--- Start of Selection ---

Game Review: Hyperdimension Neptunia ReBirth 1

I love JRPGs. I love them even when they force me to grind or have characters that boil down to trite stereotypes. I’m not sure how many people who read this are also fans of JRPGs, but if you find yourself looking through gaming sites and fora you’ll inevitably come across complaints that JRPGs have declined in quality in recent years. Some even go so far as to proclaim that JRPGs are dying. While there are definitely some critically acclaimed JRPGs that have come out in recent years (Persona 4 immediately comes to mind), there’s also been a steady increase in fanservice heavy games that don’t pretend to be for anyone but straight male “otaku”.

Hyperdimension Neptunia ReBirth 1 is the perfect example of the sort of decline in JRPG quality.

The Hyperdimension Neptunia series takes place in Gamindustri, which is broken up into four lands, each ruled by a Console Patron Unit, personifications of game consoles, and populated by characters representing various franchises. The CPUs are constantly warring with each other for control of all of Gamindustri, and during one of their fights, one of the CPUs, Purple Heart (representing a fictional Sega console) is defeated by the other goddesses, loses her memory, and becomes Neptune. Teaming up with the personifications of various companies and franchises, Neptune’s journey will take her all across Gamindustri as she fights personifications of piracy.

--- End of Selection ---
--- Start of Input ---

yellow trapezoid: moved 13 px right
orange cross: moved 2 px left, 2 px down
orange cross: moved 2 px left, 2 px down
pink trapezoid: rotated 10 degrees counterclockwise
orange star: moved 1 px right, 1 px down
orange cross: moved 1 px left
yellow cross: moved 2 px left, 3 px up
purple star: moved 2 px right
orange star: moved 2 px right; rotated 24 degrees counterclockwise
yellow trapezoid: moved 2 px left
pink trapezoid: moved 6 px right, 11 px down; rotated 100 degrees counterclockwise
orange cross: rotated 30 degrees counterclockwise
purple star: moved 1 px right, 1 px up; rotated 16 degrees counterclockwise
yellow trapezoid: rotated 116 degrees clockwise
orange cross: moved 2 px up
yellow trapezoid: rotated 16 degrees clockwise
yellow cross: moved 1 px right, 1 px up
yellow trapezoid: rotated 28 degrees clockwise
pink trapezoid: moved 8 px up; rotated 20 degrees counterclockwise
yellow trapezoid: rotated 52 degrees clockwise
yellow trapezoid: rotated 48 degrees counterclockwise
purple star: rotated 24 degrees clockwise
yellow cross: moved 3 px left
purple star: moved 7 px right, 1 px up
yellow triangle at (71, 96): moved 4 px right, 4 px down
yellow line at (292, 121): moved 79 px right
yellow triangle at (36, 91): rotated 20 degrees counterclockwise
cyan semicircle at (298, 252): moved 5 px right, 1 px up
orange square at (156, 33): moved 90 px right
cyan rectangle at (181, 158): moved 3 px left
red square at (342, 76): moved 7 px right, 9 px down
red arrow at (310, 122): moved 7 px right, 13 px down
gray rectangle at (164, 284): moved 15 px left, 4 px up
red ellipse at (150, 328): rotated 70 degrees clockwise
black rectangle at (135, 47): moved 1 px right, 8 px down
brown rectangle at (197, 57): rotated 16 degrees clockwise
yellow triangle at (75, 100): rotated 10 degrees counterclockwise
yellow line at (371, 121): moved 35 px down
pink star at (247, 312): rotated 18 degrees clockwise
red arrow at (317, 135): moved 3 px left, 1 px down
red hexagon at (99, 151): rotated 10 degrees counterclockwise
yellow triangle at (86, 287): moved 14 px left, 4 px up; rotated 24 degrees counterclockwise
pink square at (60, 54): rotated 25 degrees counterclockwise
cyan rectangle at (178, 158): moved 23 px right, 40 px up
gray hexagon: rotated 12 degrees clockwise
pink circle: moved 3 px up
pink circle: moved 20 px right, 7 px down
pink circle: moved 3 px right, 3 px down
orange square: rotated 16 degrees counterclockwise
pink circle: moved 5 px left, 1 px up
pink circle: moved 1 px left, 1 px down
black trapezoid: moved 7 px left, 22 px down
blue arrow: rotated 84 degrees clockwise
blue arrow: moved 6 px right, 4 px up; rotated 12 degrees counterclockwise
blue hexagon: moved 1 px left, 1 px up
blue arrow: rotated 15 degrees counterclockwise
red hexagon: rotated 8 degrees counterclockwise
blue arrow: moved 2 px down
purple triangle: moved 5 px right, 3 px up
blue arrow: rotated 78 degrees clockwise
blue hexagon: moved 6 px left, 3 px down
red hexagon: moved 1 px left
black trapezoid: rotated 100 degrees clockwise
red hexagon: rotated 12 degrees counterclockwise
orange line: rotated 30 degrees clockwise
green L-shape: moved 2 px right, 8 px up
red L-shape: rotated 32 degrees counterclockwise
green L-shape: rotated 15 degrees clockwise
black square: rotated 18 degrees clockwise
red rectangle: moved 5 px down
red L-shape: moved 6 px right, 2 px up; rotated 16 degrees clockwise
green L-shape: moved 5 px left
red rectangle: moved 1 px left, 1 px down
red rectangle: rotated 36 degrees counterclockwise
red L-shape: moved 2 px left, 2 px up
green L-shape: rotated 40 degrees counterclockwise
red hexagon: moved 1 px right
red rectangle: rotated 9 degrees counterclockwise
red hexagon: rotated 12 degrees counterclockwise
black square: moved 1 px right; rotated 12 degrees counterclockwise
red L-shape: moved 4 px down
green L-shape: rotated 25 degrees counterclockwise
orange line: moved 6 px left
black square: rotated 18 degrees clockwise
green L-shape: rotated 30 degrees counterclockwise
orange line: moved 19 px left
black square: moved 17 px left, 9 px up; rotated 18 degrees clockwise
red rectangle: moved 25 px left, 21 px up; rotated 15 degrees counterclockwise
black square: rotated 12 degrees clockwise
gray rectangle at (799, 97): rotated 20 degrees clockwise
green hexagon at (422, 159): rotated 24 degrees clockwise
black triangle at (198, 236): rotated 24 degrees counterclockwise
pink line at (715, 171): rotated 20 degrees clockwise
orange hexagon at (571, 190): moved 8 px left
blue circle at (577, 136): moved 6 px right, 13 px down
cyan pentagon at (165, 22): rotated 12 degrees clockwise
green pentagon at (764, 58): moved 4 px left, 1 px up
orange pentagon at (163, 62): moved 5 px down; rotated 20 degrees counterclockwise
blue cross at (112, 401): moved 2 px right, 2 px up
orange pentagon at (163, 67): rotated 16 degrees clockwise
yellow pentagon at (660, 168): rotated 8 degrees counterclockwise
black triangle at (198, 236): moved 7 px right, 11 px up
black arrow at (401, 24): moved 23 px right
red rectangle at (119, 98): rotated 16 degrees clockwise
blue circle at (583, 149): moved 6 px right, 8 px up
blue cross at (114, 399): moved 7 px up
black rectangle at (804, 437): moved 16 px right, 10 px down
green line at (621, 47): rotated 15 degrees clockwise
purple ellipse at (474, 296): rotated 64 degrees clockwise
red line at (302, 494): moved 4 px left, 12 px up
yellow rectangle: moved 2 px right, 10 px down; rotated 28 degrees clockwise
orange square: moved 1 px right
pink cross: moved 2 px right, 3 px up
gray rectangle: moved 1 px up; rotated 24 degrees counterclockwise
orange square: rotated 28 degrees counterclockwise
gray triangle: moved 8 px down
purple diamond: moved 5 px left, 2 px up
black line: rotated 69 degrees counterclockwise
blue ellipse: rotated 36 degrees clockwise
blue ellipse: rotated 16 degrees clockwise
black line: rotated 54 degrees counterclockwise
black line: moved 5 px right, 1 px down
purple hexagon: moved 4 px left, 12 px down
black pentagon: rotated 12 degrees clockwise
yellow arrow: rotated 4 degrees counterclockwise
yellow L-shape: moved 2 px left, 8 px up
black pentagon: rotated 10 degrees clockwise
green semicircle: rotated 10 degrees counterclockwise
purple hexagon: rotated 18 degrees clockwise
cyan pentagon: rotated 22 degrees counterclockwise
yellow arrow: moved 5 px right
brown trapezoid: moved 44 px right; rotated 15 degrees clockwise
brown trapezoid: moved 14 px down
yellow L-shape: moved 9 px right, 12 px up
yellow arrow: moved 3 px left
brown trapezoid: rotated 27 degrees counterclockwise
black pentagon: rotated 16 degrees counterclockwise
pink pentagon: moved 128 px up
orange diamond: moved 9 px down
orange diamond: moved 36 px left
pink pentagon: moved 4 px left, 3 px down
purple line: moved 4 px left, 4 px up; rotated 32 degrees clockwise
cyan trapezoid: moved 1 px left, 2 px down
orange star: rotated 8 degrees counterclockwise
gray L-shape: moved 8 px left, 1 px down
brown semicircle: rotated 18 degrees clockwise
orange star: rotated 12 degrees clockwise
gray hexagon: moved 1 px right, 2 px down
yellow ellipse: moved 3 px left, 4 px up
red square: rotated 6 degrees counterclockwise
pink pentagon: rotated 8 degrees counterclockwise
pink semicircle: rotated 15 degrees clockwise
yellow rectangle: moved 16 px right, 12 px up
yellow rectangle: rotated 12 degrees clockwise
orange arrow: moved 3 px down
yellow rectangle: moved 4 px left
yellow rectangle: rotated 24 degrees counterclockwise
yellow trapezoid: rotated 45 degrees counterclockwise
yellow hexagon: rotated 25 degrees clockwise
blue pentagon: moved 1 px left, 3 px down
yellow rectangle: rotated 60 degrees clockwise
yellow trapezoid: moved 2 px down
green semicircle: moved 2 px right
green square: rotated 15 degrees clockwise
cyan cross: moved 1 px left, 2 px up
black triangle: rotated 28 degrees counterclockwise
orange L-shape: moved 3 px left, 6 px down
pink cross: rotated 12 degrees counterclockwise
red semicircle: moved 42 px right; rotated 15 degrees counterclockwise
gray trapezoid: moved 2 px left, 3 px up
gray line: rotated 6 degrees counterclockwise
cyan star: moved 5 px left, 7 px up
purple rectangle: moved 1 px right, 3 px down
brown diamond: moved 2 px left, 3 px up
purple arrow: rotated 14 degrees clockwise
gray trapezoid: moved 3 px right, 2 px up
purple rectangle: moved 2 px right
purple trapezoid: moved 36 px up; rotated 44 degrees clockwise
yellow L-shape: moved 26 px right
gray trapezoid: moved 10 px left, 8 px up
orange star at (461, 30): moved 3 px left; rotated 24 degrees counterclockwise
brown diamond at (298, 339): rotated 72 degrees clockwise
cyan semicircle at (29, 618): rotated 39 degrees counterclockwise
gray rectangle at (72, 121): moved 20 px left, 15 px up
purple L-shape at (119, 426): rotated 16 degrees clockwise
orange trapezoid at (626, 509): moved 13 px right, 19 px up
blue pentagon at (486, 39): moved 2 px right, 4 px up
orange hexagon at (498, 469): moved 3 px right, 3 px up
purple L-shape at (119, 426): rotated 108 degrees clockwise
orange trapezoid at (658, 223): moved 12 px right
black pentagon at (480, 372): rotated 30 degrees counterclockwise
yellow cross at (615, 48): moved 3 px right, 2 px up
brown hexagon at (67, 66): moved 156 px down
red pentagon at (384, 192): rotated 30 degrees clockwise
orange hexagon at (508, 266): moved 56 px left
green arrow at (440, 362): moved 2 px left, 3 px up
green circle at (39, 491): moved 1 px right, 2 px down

--- End of Input ---

Task set -
a) Retype the passage of the game review from "The Hyperdimension Neptunia" to "personifications of piracy.".
b) Reproduce the records verbatim from their first line through the line containing "black rectangle at (135, 47): moved", including both of those lines.

Answers to the problems -
a)
The Hyperdimension Neptunia series takes place in Gamindustri, which is broken up into four lands, each ruled by a Console Patron Unit, personifications of game consoles, and populated by characters representing various franchises. The CPUs are constantly warring with each other for control of all of Gamindustri, and during one of their fights, one of the CPUs, Purple Heart (representing a fictional Sega console) is defeated by the other goddesses, loses her memory, and becomes Neptune. Teaming up with the personifications of various companies and franchises, Neptune’s journey will take her all across Gamindustri as she fights personifications of piracy.

b)
yellow trapezoid: moved 13 px right
orange cross: moved 2 px left, 2 px down
orange cross: moved 2 px left, 2 px down
pink trapezoid: rotated 10 degrees counterclockwise
orange star: moved 1 px right, 1 px down
orange cross: moved 1 px left
yellow cross: moved 2 px left, 3 px up
purple star: moved 2 px right
orange star: moved 2 px right; rotated 24 degrees counterclockwise
yellow trapezoid: moved 2 px left
pink trapezoid: moved 6 px right, 11 px down; rotated 100 degrees counterclockwise
orange cross: rotated 30 degrees counterclockwise
purple star: moved 1 px right, 1 px up; rotated 16 degrees counterclockwise
yellow trapezoid: rotated 116 degrees clockwise
orange cross: moved 2 px up
yellow trapezoid: rotated 16 degrees clockwise
yellow cross: moved 1 px right, 1 px up
yellow trapezoid: rotated 28 degrees clockwise
pink trapezoid: moved 8 px up; rotated 20 degrees counterclockwise
yellow trapezoid: rotated 52 degrees clockwise
yellow trapezoid: rotated 48 degrees counterclockwise
purple star: rotated 24 degrees clockwise
yellow cross: moved 3 px left
purple star: moved 7 px right, 1 px up
yellow triangle at (71, 96): moved 4 px right, 4 px down
yellow line at (292, 121): moved 79 px right
yellow triangle at (36, 91): rotated 20 degrees counterclockwise
cyan semicircle at (298, 252): moved 5 px right, 1 px up
orange square at (156, 33): moved 90 px right
cyan rectangle at (181, 158): moved 3 px left
red square at (342, 76): moved 7 px right, 9 px down
red arrow at (310, 122): moved 7 px right, 13 px down
gray rectangle at (164, 284): moved 15 px left, 4 px up
red ellipse at (150, 328): rotated 70 degrees clockwise
black rectangle at (135, 47): moved 1 px right, 8 px down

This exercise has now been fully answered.